Отрывок текста

Очевидно, в направлении ещё большей, предельной поляризации этих двух тенденций, в их смертельной борьбе, в победе утверждающего начала и в достижении наивысшей мудрости и просветлённости творческого духа и лежала несвершённая миссия Лермонтова. Но дело в том, что Лермонтов был не «художественный гений вообще» и не только вестник, – он был русским художественным гением и русским вестником, и в качестве таковых он не мог удовлетвориться формулой «слова поэта суть дела его». Вся жизнь Михаила Юрьевича была, в сущности, мучительными поисками, к чему приложить разрывающую его силу.


Университет, конечно, оказался тесен. Богемная жизнь литераторов-профессионалов того времени была безнадёжно мелка. Представить себе Лермонтова замкнувшимся в семейном кругу, в личном благополучии, не может, я думаю, самая благонамеренная фантазия.


Военная эпопея Кавказа увлекла было его своей романтической стороной, обогатила массой впечатлений, но после «Валерика» не приходится сомневаться, что и военная деятельность была осознана им как нечто в корне чуждое тому, что он должен был совершить в жизни. Но что же? Какой жизненный подвиг мог найти для себя человек такого размаха, такого круга идей, если бы его жизнь продлилась ещё на сорок или пятьдесят лет?

Исходный материал

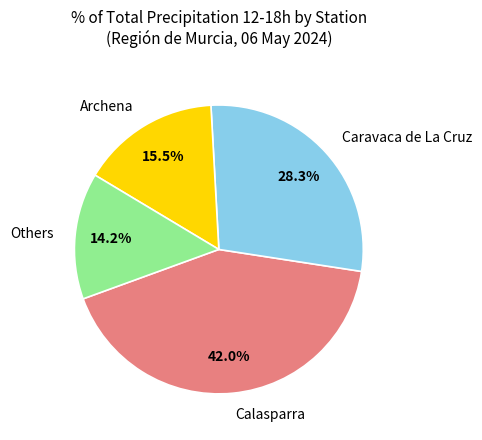

Rank the categories by value from highest to lowest.

Calasparra, Caravaca de La Cruz, Archena, Others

Что нужно сделать
1 > Какой формулой, согласно отрывку о Лермонтове, он как русский художественный гений и вестник не мог удовлетвориться?
2 > Продолжите отрывок о Лермонтове после его последней фразы.

Список ответов
1 > Формулой «слова поэта суть дела его».

2 >
Представить Лермонтова, примкнувшего к революционному движению 60-х и 70-х годов, так же невозможно, как вообразить Толстого, в преклонных годах участвующим в террористической организации, или Достоевского – вступившим в социал-демократическую партию. – Поэтическое уединение в Тарханах? Но этого ли требовали его богатырские силы? – Монастырь, скит? – Действительно: ноша затвора была бы по плечу этому духовному атлету, на этом пути сила его могла бы найти для себя точку приложения. Но православное иночество несовместимо с художественным творчеством того типа, тех форм, которые оно приобрело в наши поздние времена, а от этого творчества Лермонтов, по-видимому, не отрёкся бы никогда.


Возможно, что этот титан так и не разрешил бы никогда заданную ему задачу: слить художественное творчество с духовным деланием и подвигом жизни, превратиться из вестника в пророка. Но мне лично кажется более вероятным другое: если бы не разразилась пятигорская катастрофа, со временем русское общество оказалось бы зрителем такого – непредставимого для нас и неповторимого ни для кого – жизненного пути, который привёл бы Лермонтова-старца к вершинам, где этика, религия и искусство сливаются в одно, где все блуждания и падения прошлого преодолены, осмыслены и послужили к обогащению духа и где мудрость, прозорливость и просветлённое величие таковы, что всё человечество взирает на этих владык горных вершин культуры с благоговением, любовью и с трепетом радости.


В каких созданиях художественного слова нашёл бы своё выражение этот жизненный и духовный опыт? Лермонтов, как известно, замышлял роман-трилогию, первая часть которой должна была протекать в годы пугачевского бунта, вторая – в эпоху декабристов, а третья – в 40-х годах. Но эту трилогию он завершил бы, вероятно, к сорокалетнему возрасту. А дальше?.. Может быть, возник бы цикл «романов идей»?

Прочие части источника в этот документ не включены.